Die Gewalt im Nahen Osten eskaliert erneut. Nach militärischen Angriffen der USA und Israels auf Ziele im Iran kommt es zu Vergeltungsschlägen und zunehmender Unsicherheit in vielen Ländern der Region. Millionen Menschen leben in Angst vor weiterer Gewalt, Verlust und Zerstörung.
In solchen Zeiten fehlen oft die Worte. Das Gebet kann ein Zeichen der Hoffnung sein. Es verbindet Menschen über Grenzen hinweg und erinnert daran, dass Frieden möglich ist.

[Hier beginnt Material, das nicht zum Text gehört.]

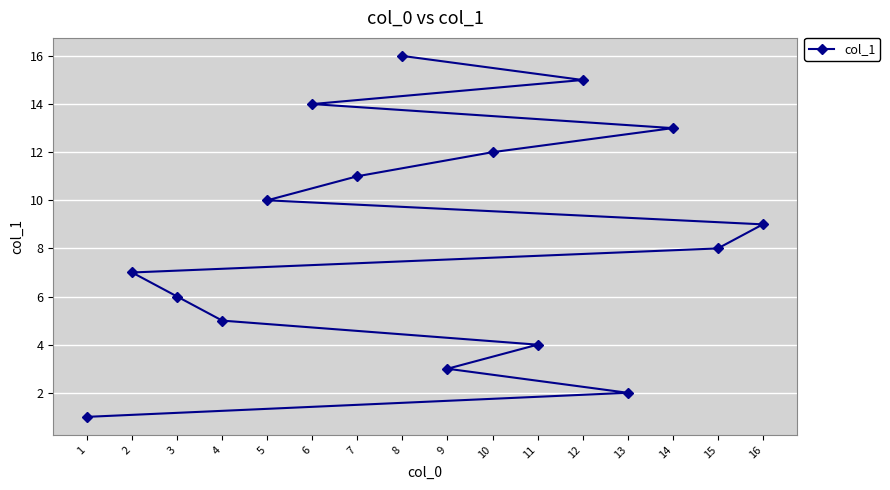

Which category has the highest value across all series?

8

Mit diesem Gebet laden wir Gemeinden, Gruppen und Einzelne ein, für die Menschen im Nahen Osten zu beten. Für alle, die unter Krieg leiden. Für diejenigen, die Verletzte versorgen, Brücken bauen und trotz allem an Versöhnung glauben.
Sie können das Gebet hier lesen oder als PDF herunterladen , um es in Gottesdiensten, Gebetskreisen oder im persönlichen Gebet zu verwenden.
Hoffnung in Zeiten des Krieges
O Jesus,
wenn im Nahen Osten die Hoffnung zerbricht,
wenn Nachbarn zu Feinden werden,
wenn Angst den Alltag bestimmt
und Herzen sich verhärten,
wäre es leichter zu gehen als zu bleiben.
Doch du sagst: Ihr seid das Salz der Erde.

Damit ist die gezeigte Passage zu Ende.